Aucune ONG russe n’est plus à l’abri de ces « raids », pour reprendre le mot de Mme Ashton, la chef de la diplomatie européenne. Tantôt, ce sont de petits mouvements locaux de défense de l’environnement qui voient leurs locaux perquisitionnés tandis qu’on épluche leurs comptes et exige d’eux des certificats de conformité à des règlements inconnus.
Tantôt, ce sont les branches russes de grandes organisations internationales de défense des droits de l’homme comme Amnesty ou Human rights watch. Tantôt encore ce sont des organisations, purement russes, comme Memorial qui s’était fondée pour rendre justice aux victimes des répressions staliniennes et s’intéresse désormais aux répressions d’aujourd’hui. Tantôt, enfin, ce sont les bureaux de grandes fondations politiques étrangères, comme les fondations démocrate-chrétienne et social-démocrate allemandes, ou même, mais oui, l’Alliance française dont le seul objectif est d’enseigner le français.
Toutes ces organisations sont à la même enseigne, victimes du même harcèlement administratif et policier, car elles ont le tort commun de permettre à des citoyens russes de se retrouver et de se faire entendre autour de causes ou d’intérêts communs, de faire exister une société civile et une opinion russes et d’incarner ainsi ce qui est la peur obsessionnelle, et justifiée, de M. Poutine.

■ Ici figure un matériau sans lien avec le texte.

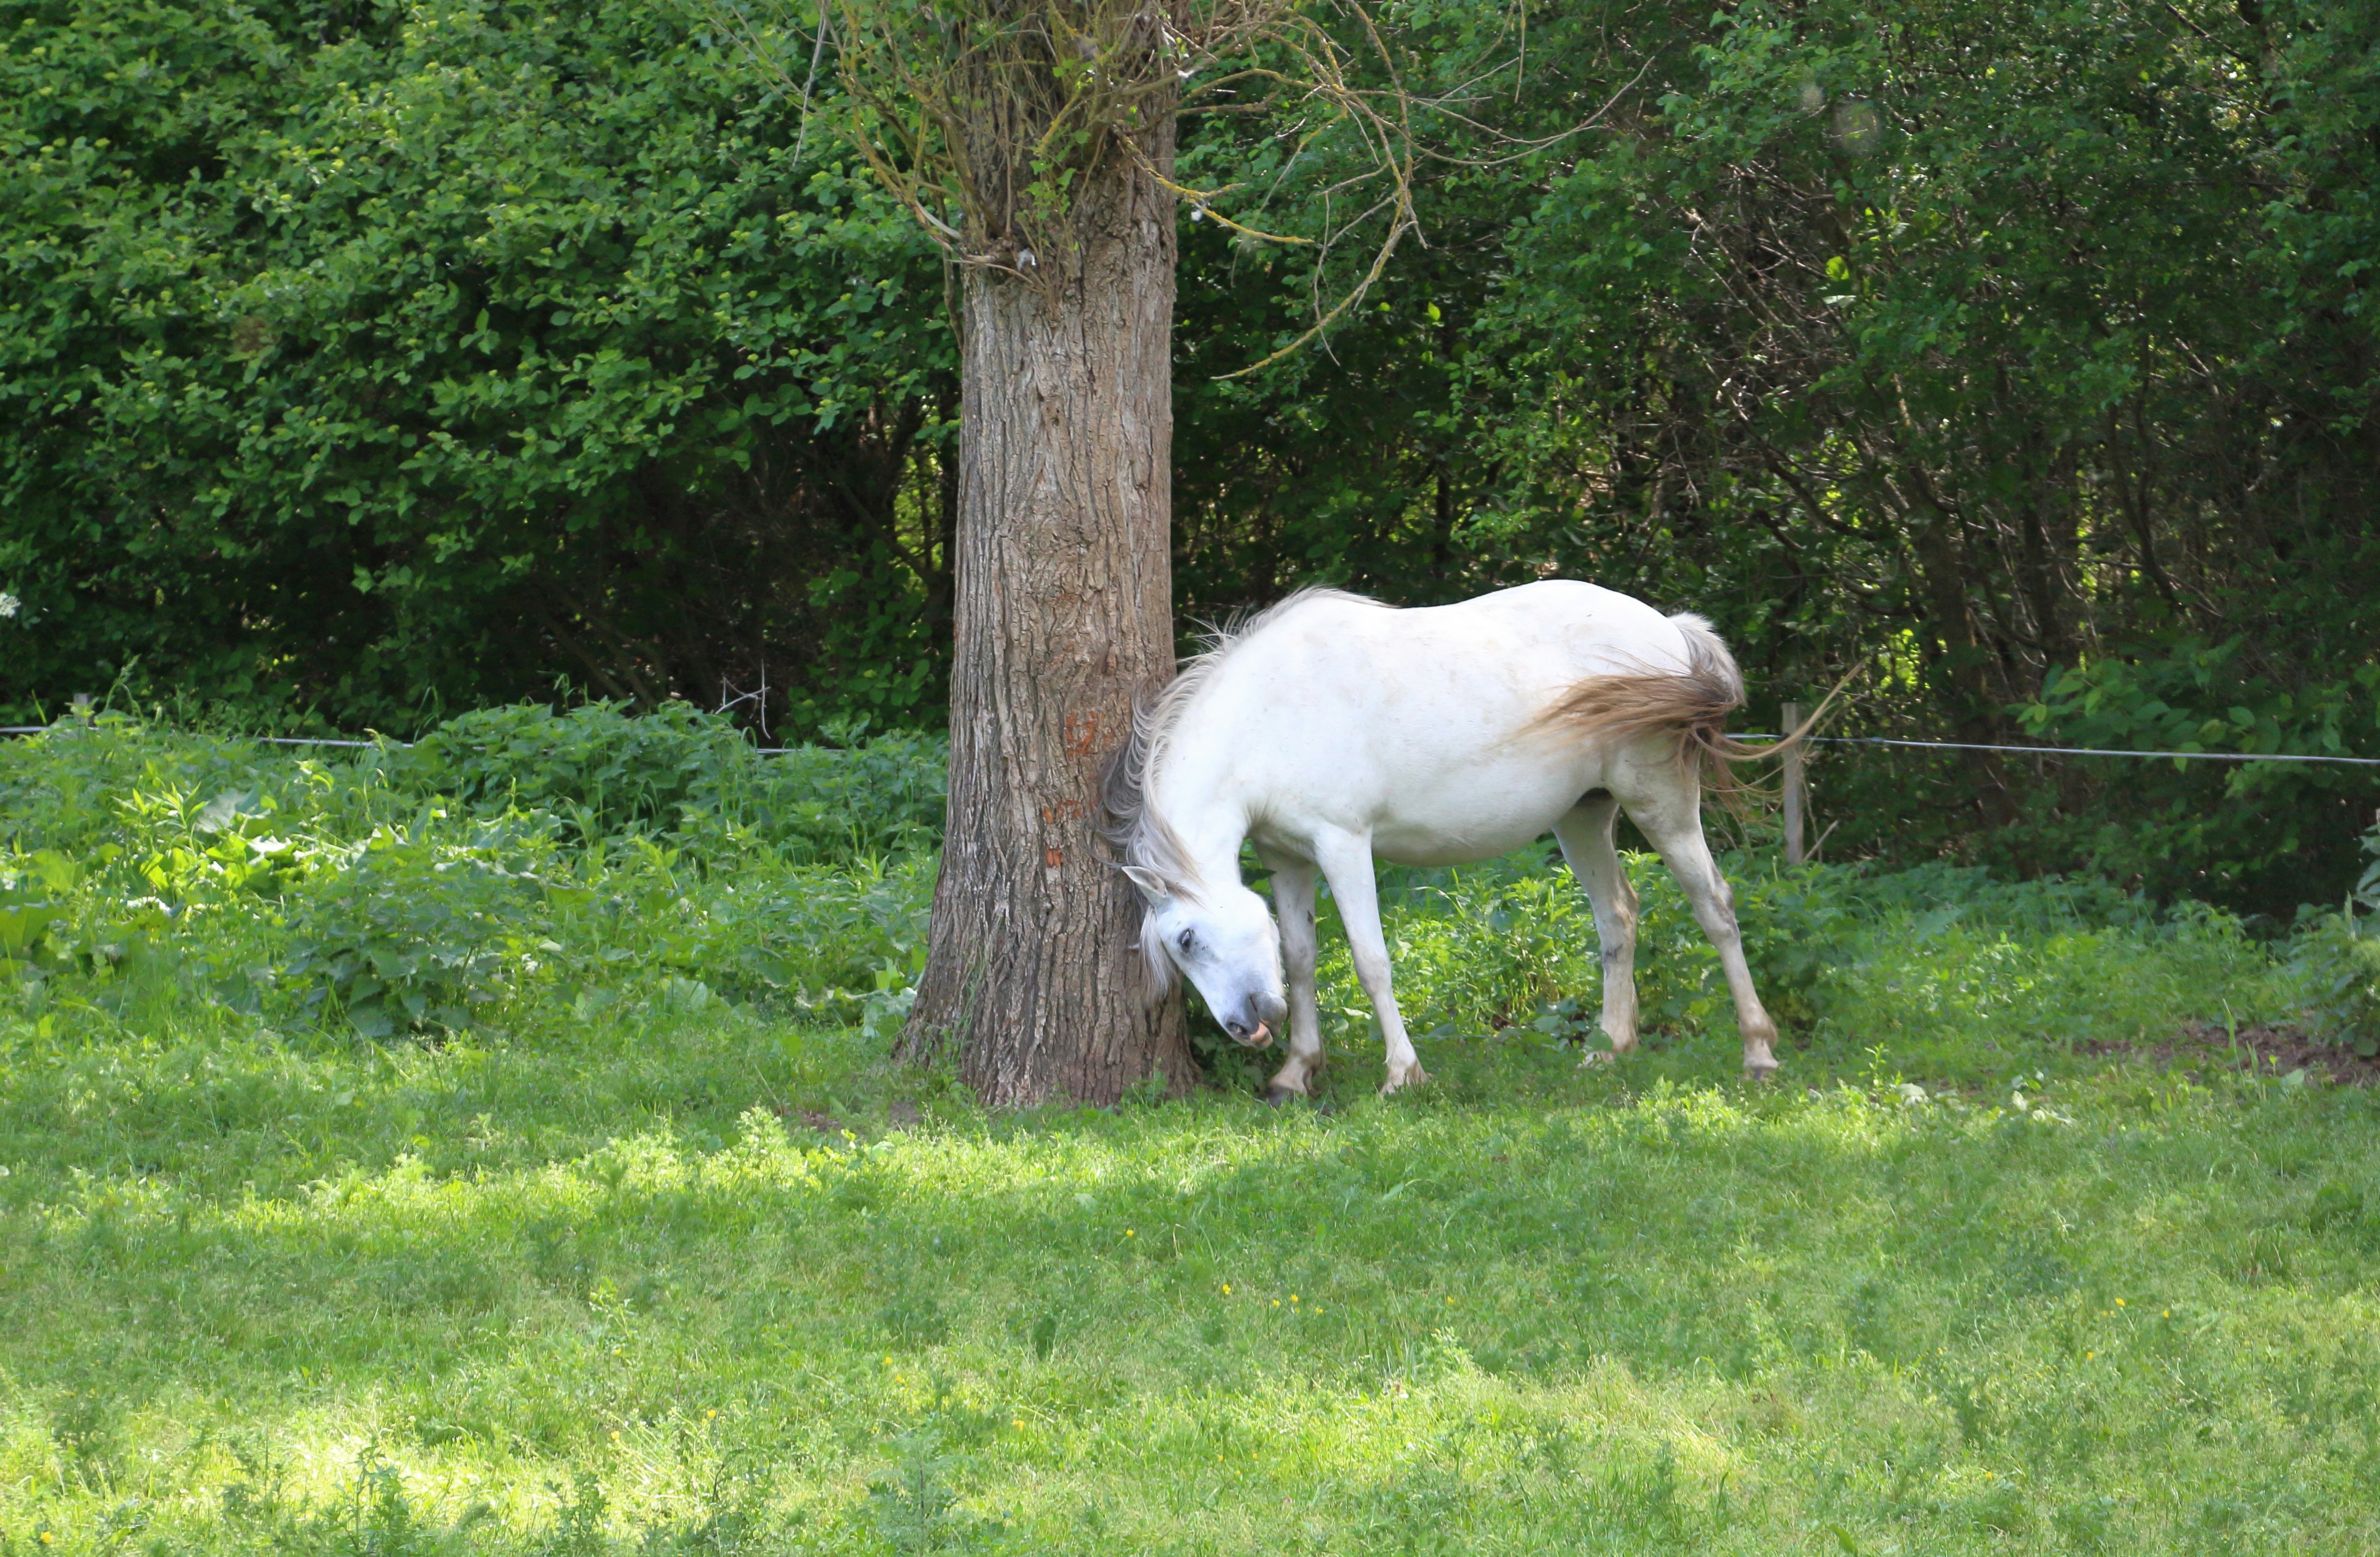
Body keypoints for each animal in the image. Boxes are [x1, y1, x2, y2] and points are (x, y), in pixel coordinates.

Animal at [1102, 580, 1786, 1100]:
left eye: (1186, 939)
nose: (1243, 1027)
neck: (1268, 717)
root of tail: (1670, 629)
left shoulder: (1343, 846)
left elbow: (1371, 961)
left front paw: (1402, 1075)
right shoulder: (1287, 858)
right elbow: (1299, 959)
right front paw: (1296, 1073)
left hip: (1662, 803)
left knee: (1715, 907)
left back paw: (1758, 1054)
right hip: (1582, 818)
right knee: (1617, 916)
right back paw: (1609, 1050)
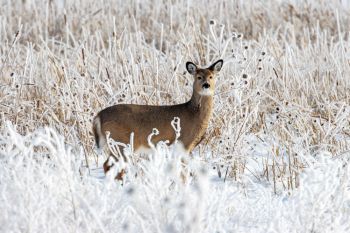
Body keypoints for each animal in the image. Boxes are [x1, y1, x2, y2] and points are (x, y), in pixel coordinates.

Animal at [92, 59, 224, 179]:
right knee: (111, 165)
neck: (193, 113)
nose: (206, 85)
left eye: (211, 76)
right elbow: (183, 171)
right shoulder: (183, 142)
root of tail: (99, 116)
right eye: (199, 77)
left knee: (108, 165)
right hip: (120, 142)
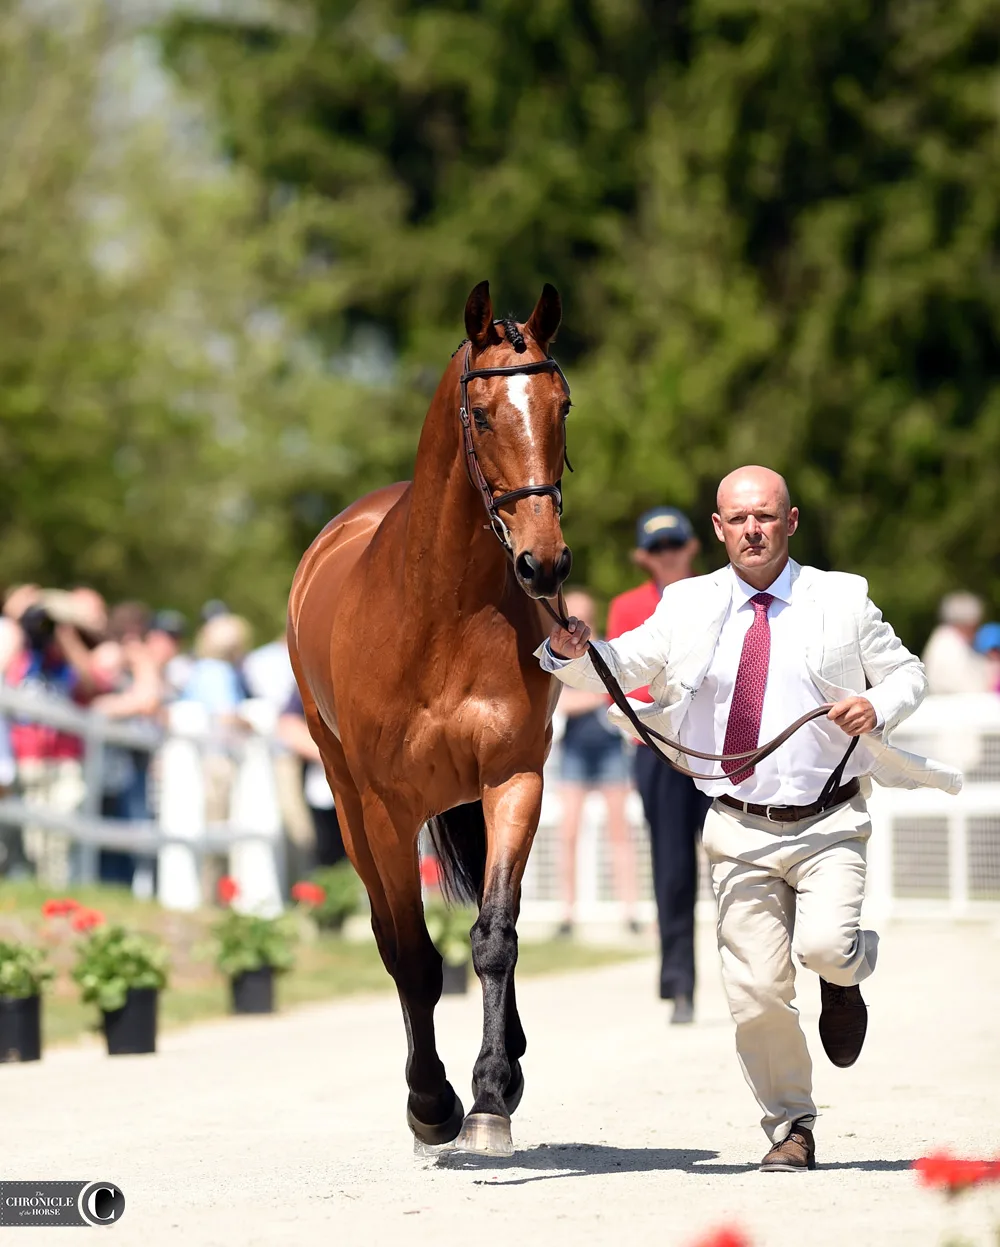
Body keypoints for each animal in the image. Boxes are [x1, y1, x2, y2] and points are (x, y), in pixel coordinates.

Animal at [287, 280, 572, 1156]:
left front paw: (490, 1095)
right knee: (389, 937)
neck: (444, 611)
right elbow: (413, 955)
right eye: (480, 413)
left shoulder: (513, 779)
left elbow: (494, 934)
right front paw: (434, 1103)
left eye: (561, 405)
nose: (545, 563)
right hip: (347, 804)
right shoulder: (387, 809)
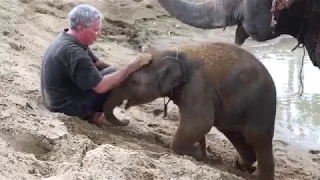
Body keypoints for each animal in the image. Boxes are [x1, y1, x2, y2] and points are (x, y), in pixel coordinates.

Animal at [104, 41, 276, 180]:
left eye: (134, 81)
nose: (126, 120)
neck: (173, 52)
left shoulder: (197, 85)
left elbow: (200, 122)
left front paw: (199, 154)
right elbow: (198, 125)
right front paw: (201, 152)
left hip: (261, 107)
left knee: (257, 138)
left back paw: (257, 175)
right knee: (235, 135)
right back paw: (239, 166)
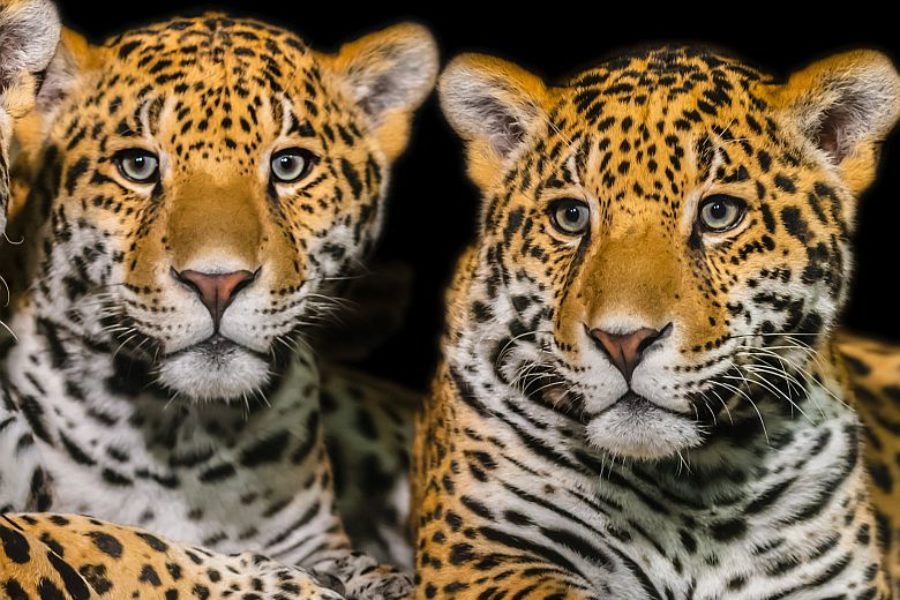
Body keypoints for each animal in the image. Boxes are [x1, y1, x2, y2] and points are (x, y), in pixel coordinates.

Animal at [0, 11, 437, 598]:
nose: (217, 283)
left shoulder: (317, 539)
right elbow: (127, 541)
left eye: (290, 165)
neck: (181, 437)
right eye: (137, 165)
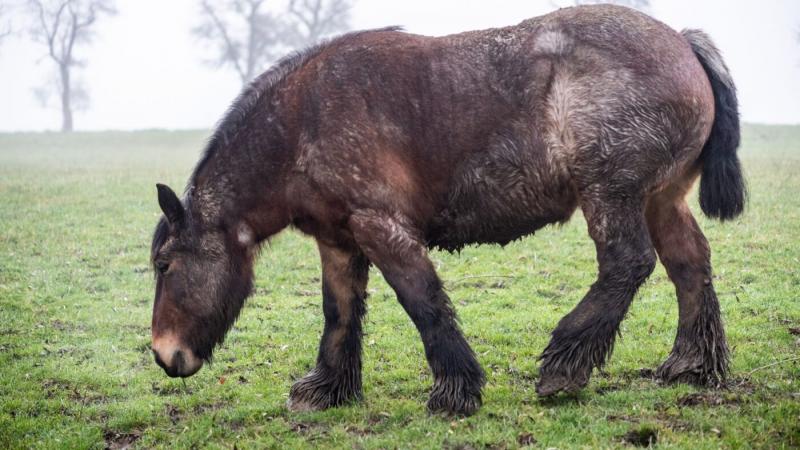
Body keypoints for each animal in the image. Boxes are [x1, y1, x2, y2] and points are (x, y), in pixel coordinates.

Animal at [148, 5, 744, 416]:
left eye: (164, 265)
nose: (162, 354)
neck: (301, 121)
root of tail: (682, 42)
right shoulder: (339, 240)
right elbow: (339, 314)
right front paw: (327, 390)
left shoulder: (382, 228)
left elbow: (423, 303)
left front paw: (455, 391)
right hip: (660, 199)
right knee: (689, 263)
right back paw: (691, 364)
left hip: (612, 195)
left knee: (627, 264)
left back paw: (565, 365)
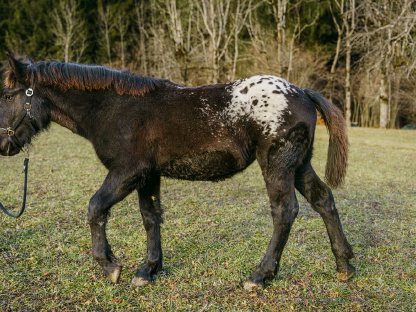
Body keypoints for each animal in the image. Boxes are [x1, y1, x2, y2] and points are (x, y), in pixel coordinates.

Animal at [0, 54, 354, 290]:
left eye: (6, 95)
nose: (3, 145)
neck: (113, 109)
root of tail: (303, 92)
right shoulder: (148, 175)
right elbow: (150, 217)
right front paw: (148, 270)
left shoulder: (127, 171)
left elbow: (95, 207)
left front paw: (109, 266)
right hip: (299, 165)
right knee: (323, 200)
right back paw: (345, 265)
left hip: (277, 165)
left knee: (285, 212)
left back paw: (260, 275)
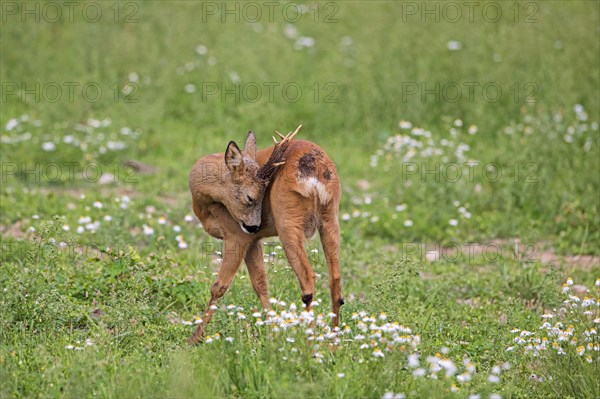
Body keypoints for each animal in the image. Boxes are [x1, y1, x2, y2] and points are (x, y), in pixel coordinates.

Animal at [190, 126, 344, 346]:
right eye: (251, 197)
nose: (256, 226)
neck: (204, 203)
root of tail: (315, 171)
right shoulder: (253, 241)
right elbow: (261, 285)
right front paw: (272, 336)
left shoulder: (236, 235)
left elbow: (219, 286)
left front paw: (194, 338)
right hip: (330, 217)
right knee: (336, 280)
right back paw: (333, 343)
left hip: (288, 221)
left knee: (308, 278)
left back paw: (309, 342)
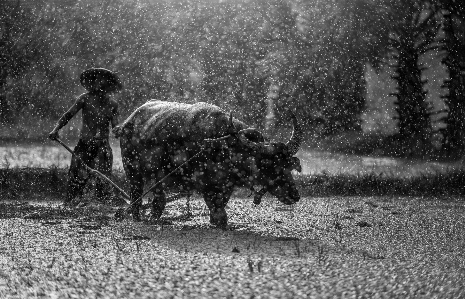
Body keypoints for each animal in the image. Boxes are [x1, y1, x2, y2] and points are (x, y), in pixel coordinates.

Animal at [111, 101, 300, 227]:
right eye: (269, 165)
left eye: (287, 166)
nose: (295, 195)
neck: (224, 146)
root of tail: (127, 123)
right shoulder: (206, 184)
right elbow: (217, 209)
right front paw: (219, 222)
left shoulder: (226, 185)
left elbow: (221, 203)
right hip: (132, 170)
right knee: (136, 195)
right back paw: (137, 217)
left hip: (157, 175)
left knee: (159, 197)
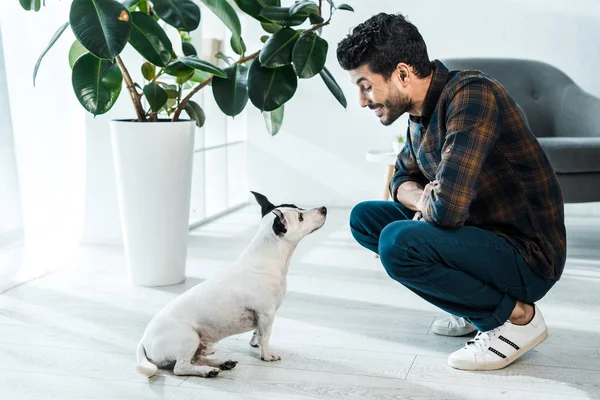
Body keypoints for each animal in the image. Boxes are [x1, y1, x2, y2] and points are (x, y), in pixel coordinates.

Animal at [135, 192, 326, 376]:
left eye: (298, 207)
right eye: (301, 217)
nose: (324, 208)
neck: (267, 257)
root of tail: (144, 340)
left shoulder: (262, 316)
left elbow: (257, 333)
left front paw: (254, 343)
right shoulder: (266, 313)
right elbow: (266, 336)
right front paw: (266, 355)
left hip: (197, 344)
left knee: (196, 359)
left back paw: (221, 363)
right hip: (188, 338)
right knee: (181, 367)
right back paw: (208, 371)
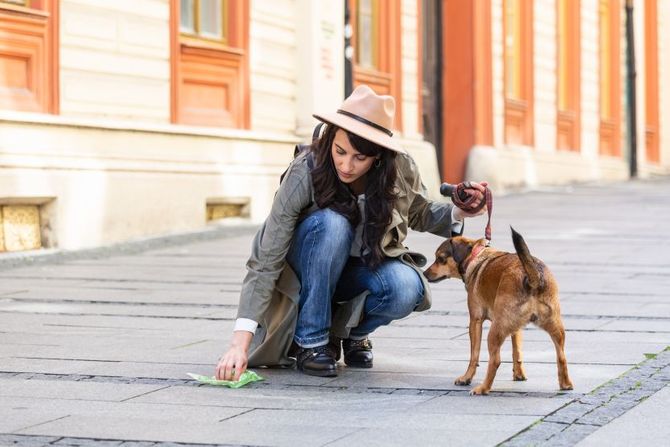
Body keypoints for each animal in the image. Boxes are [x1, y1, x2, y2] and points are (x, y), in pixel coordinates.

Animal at [428, 229, 576, 394]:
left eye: (440, 259)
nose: (425, 273)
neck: (475, 256)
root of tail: (533, 278)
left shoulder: (475, 320)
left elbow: (474, 355)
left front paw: (466, 378)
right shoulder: (516, 328)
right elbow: (516, 351)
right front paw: (519, 375)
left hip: (495, 330)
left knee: (495, 360)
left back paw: (483, 388)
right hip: (555, 327)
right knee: (561, 356)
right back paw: (566, 384)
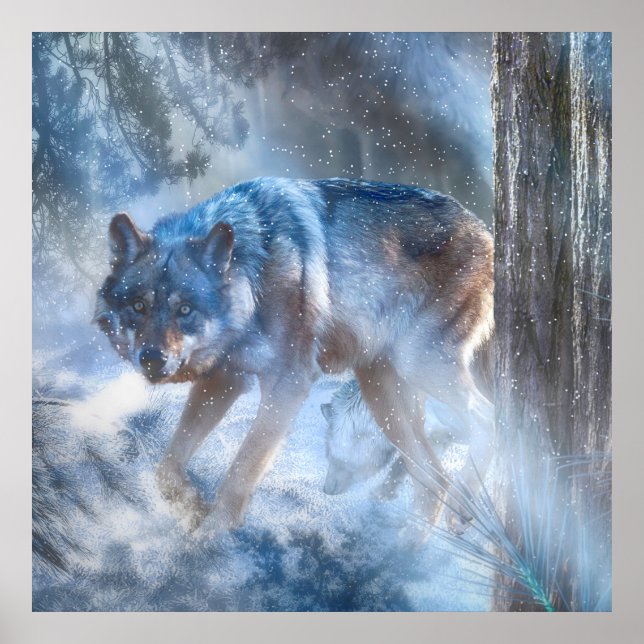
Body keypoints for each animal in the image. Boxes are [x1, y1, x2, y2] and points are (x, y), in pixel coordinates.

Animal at [95, 177, 494, 534]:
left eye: (185, 310)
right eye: (139, 306)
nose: (152, 359)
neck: (253, 275)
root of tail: (486, 232)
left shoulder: (289, 384)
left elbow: (243, 467)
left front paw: (213, 533)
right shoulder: (225, 379)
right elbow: (167, 466)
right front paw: (193, 507)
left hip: (419, 365)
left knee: (490, 421)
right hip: (383, 395)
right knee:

Réélu président il y a treize mois après avoir dû, pour des raisons constitutionnelles, laisser Dmitri Medvedev exercer un mandat d’intérimaire, le maître de toutes les Russies contrôle la police, la justice, l’armée, la Banque centrale, la télévision, les plus grandes entreprises et, bien sûr, le Parlement – tout, sauf les nouvelles classes moyennes urbaines, formées après l’écroulement soviétique. C’est elles qui étaient soudain descendues dans la rue, en décembre 2011, pour protester contre la fraude électorale. Elles aspirent à la fin de l’arbitraire, à l’état de droit et la démocratie et, si elles n’ont pas encore été capables de proposer une alternative crédible à la Russie, elles en constituent l’aile marchante, celle qui fait tourner l’économie et incarne l’avenir.
Ces jeunes gens, cadres, enseignants, chercheurs, créateurs d’entreprises, Vladimir Poutine les craint donc plus que tout. Faute de pouvoir tous les envoyer en camp comme les jeunes femmes des Pussy Riots, il veut donc les empêcher de s’affirmer sur la scène sociale et politique et c’est pour cela qu’il s’attaque aux ONG. Il lui faut détruire ce tissu social par l’intimidation, par ces raids qui se sont multipliés ces derniers jours après qu’une loi a obligé en novembre dernier toute ONG recevant de l’argent étranger à se déclarer comme « agents de l’étranger », autrement dit de puissances ennemies.
Le président russe voudrait recréer une société totalitaire dans un pays socialement diversifié et devenu, de fait, pluraliste. C’est un espoir vain, aussi vain que toute tentative de nier une évolution sociologique et historique, mais il peut ainsi faire perdre beaucoup de temps à la Russie, retarder sa modernisation, la plonger bientôt, comme vient de le lui dire Mikhaïl Gorbatchev, dans une crise politique et la couper toujours plus des pays occidentaux qui ont tous condamnés cette offensive liberticide contre les ONG.